(101) Concurrent Use of Central Nervous System-Acting Medications and Risk for Inpatient Psychiatric and Skilled Nursing Facility Admission Among Young-onset Alzheimer’s Patients
Graduate Research Associate The Ohio State University, United States
Background: Individuals who develop Alzheimer’s Disease before age of 65 years—Young-Onset Alzheimer’s Disease (YOAD) are highly comorbid with stroke, epilepsy, and mental health disorders, requiring central nervous system (CNS)-acting medications. Concurrent use of these CNS-acting medications may cause additional harm (e.g., injury and hospitalization) that may accelerate the chance of YOAD to costly medical institutionalization, such as inpatient psychiatric facility (IPF), skilled nursing facility (SNF), and assisted daily living (ADL) facilities. However, scarce studies have examined to what extent concurrent use of CNS-acting medication contributes to the risk of IPF and SNF.

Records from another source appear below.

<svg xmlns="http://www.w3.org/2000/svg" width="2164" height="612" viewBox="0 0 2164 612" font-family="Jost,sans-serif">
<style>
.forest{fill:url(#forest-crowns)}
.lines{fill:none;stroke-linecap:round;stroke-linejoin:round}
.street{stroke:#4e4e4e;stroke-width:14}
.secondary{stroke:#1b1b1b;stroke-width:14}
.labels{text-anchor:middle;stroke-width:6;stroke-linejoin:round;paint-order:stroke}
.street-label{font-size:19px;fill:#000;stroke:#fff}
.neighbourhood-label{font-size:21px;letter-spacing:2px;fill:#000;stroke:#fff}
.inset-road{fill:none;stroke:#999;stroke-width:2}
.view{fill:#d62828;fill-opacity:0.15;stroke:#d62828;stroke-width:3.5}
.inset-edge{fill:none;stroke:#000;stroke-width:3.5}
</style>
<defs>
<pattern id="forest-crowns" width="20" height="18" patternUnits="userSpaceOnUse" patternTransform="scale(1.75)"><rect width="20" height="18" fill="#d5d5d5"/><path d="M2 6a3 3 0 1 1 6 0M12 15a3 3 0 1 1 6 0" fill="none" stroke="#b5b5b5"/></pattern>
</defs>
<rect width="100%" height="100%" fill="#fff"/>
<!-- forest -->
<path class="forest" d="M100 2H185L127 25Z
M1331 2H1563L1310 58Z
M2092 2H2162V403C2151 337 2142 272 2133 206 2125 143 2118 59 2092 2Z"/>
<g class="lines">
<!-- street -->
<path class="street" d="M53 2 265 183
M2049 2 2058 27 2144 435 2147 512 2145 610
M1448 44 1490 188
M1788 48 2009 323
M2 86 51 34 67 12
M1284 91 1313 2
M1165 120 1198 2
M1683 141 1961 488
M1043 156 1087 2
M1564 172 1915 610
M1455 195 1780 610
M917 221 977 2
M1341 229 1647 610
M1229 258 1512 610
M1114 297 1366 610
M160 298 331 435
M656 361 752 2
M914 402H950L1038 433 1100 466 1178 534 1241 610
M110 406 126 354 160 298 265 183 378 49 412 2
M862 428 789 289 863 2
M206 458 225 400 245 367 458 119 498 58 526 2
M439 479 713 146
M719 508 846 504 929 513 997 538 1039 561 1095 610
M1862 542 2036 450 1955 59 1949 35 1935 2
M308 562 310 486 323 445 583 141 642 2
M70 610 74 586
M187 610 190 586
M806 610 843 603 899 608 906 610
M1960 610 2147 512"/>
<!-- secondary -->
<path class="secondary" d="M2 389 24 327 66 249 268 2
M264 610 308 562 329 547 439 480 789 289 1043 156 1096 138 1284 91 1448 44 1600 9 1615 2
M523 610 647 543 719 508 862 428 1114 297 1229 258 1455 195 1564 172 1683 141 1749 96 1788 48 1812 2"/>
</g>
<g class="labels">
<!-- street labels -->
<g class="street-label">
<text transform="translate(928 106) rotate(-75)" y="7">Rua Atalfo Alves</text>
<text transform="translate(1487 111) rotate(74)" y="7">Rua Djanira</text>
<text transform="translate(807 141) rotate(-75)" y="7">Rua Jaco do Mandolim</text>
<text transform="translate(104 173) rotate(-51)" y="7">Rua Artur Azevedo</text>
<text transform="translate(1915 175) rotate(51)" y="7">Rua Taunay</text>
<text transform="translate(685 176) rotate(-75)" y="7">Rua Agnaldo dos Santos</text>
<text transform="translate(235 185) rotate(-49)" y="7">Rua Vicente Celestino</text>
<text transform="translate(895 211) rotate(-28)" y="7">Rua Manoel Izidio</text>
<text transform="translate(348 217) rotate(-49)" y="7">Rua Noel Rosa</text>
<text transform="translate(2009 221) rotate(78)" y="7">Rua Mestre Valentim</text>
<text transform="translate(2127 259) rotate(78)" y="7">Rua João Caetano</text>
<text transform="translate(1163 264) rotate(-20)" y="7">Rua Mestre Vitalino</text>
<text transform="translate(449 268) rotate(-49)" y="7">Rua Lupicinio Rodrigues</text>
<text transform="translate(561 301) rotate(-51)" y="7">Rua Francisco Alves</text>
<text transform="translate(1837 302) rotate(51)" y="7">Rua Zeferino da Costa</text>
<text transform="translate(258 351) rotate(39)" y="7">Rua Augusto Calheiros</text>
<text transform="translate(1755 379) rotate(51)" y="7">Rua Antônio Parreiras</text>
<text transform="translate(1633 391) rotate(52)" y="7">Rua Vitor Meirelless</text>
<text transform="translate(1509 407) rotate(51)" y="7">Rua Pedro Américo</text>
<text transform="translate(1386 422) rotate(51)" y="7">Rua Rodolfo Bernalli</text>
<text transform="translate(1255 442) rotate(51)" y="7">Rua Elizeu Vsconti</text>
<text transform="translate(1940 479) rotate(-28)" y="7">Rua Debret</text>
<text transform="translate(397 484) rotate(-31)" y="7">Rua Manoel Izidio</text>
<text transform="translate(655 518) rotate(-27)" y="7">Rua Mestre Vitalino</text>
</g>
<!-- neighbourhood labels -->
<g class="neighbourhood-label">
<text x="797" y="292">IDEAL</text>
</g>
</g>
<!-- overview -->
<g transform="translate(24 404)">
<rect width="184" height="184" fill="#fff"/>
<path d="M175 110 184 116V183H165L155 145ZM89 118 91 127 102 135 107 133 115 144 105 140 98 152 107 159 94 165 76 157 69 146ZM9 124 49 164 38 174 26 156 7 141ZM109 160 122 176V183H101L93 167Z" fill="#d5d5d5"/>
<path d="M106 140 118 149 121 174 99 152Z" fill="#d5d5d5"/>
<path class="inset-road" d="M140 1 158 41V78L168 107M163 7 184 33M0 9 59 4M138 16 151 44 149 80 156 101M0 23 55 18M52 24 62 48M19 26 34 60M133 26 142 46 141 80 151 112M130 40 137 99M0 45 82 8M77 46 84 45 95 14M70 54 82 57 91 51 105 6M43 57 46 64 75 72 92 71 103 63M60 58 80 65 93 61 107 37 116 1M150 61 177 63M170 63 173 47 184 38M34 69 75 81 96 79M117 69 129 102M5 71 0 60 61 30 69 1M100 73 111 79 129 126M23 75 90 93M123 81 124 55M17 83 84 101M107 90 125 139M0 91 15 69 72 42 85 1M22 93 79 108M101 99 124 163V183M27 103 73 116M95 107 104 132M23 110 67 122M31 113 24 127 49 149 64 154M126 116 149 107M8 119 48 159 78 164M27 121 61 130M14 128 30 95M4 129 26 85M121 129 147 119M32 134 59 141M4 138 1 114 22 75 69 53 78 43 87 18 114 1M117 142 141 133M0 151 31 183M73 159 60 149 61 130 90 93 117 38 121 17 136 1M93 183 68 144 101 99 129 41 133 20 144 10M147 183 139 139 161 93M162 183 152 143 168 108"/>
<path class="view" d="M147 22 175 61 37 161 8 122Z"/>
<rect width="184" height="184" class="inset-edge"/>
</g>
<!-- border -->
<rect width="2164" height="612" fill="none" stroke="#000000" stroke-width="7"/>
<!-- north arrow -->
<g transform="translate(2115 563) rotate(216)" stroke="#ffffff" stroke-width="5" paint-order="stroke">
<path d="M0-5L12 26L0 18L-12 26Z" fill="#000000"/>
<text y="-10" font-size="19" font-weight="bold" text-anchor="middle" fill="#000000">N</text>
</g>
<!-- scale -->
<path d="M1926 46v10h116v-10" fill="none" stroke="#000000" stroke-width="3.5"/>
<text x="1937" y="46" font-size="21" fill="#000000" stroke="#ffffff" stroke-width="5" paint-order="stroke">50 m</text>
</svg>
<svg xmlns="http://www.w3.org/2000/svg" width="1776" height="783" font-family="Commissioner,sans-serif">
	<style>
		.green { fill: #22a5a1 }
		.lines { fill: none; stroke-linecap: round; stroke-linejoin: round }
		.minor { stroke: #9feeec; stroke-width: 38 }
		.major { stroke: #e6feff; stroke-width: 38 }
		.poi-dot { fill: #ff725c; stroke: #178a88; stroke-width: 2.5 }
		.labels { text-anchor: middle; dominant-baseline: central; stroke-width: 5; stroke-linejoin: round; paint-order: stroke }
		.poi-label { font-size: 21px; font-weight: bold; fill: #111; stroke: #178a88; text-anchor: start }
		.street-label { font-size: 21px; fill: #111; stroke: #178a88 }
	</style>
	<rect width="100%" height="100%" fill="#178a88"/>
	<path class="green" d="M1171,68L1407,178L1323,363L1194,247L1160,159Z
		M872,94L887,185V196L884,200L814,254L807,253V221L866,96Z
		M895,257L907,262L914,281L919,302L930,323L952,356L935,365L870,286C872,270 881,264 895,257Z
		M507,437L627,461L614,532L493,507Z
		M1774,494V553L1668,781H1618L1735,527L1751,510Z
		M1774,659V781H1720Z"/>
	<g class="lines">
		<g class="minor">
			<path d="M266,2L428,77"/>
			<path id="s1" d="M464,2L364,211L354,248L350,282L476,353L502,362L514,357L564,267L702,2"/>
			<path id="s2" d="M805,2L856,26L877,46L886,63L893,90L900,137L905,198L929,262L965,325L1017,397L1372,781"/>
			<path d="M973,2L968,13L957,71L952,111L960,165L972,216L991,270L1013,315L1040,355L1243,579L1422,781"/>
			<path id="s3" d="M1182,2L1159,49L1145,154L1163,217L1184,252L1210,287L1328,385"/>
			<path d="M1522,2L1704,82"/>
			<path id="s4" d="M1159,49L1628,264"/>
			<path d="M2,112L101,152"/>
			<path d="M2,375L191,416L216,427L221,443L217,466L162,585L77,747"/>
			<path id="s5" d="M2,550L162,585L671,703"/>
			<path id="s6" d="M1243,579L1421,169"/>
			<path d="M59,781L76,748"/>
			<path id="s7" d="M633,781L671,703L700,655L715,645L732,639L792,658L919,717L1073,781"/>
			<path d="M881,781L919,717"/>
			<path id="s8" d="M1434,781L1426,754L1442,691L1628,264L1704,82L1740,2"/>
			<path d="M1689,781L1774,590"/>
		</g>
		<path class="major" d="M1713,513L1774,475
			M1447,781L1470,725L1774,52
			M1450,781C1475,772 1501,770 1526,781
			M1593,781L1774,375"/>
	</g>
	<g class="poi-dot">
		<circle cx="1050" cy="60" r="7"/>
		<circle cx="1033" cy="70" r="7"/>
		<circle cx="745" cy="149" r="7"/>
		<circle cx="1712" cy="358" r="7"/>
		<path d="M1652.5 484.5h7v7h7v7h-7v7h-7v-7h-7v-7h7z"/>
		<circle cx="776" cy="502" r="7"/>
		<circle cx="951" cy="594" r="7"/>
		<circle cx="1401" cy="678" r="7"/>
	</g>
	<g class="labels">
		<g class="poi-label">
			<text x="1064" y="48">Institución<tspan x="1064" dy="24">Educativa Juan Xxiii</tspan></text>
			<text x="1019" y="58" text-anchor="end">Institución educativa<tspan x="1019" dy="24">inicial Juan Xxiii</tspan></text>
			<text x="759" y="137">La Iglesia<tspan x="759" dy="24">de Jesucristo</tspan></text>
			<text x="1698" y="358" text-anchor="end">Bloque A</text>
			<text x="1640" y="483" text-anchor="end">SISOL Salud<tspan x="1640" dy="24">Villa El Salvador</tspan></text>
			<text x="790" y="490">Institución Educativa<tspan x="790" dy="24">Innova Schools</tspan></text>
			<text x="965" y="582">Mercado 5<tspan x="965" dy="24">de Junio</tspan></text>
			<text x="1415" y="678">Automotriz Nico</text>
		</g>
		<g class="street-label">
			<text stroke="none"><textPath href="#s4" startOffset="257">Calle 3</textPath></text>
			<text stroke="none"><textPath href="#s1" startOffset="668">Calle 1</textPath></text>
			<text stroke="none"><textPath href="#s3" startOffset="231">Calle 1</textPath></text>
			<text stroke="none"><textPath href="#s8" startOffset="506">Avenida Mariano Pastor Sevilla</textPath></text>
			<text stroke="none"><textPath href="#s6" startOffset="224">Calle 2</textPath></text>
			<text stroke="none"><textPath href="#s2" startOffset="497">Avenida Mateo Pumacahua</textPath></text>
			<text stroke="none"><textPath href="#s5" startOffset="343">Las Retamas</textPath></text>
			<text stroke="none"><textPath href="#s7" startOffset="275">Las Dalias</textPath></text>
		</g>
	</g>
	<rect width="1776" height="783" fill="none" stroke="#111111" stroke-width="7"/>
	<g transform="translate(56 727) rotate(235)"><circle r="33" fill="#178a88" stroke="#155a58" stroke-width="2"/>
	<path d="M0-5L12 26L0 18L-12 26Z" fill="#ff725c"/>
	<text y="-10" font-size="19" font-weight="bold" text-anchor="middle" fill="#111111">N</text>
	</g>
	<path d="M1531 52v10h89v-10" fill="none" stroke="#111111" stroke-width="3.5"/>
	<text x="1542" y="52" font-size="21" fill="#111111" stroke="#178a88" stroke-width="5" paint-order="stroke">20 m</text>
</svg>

Objectives: This retrospective cohort study aims to examine the association between the concurrent use of CNS-acting medications and risk for IPF and SNF or ADL admission among patients with YOAD.
Methods: We utilized 2012-2021 IBM® MarketScan® Commercial Database to identify patients aged 40-64 years with at least two Alzheimer’s disease and related dementia (ADRD) diagnosis codes in an inpatient or outpatient setting. After cohort entry, everyone was assigned an index date defined as the date of the first eligible ADRD diagnosis with continuous enrollment in medical and drug insurance for 1 year before the diagnosis (to measure baseline covariates) and 1 year after the diagnosis (to measure exposure). Exposure was concurrent use of ≥2 commonly prescribed CNS-acting medications (including antipsychotics, antidepressants, benzodiazepines, nonbenzodiazepines, anticonvulsants, CNS stimulants, and opioids) that overlapped for consecutive 30 days measured 6 months from the index date. Outcomes included the first admission to IPF and SNF or ADL, which were analyzed separately, during follow-up. Individuals were followed from the end of the 1-year exposure assessment period until the earliest date of an outcome event, insurance disenrollment, or study end (12 months after the end of the exposure assessment period). We used Cox proportional hazards modeling with inverse probability treatment weighting to compare the risk of IPF and SNF or ADL admission between concurrent and non-concurrent users of CNS medications.
Results: We identified 21,610 patients with YOAD with 32,289 eligible episodes. Concurrent use of CNS-acting medications was observed in 13% of patients in both cohorts. The incidence rate of IPF and SNF or ADL admissions during follow-up was 6.69 and 29.94 per 1000 patient-years. Compared to patients with YOAD who had non-concurrent use of ≥2 CNS-acting medications, those with concurrent use had 2.09 times (95% CI:1.70,2.56) higher risk for IPF admission and 1.89 times (95% CI:1.72,2.08) for SNF or ADL admission.
Conclusions: In these commercially insured YOAD patients, concurrent use of CNS-acting medications was associated with an increased risk of IPF and SNF or ADL admissions. Deprescribing CNS-acting medications may help reduce the risk of early institutionalization among YOAD.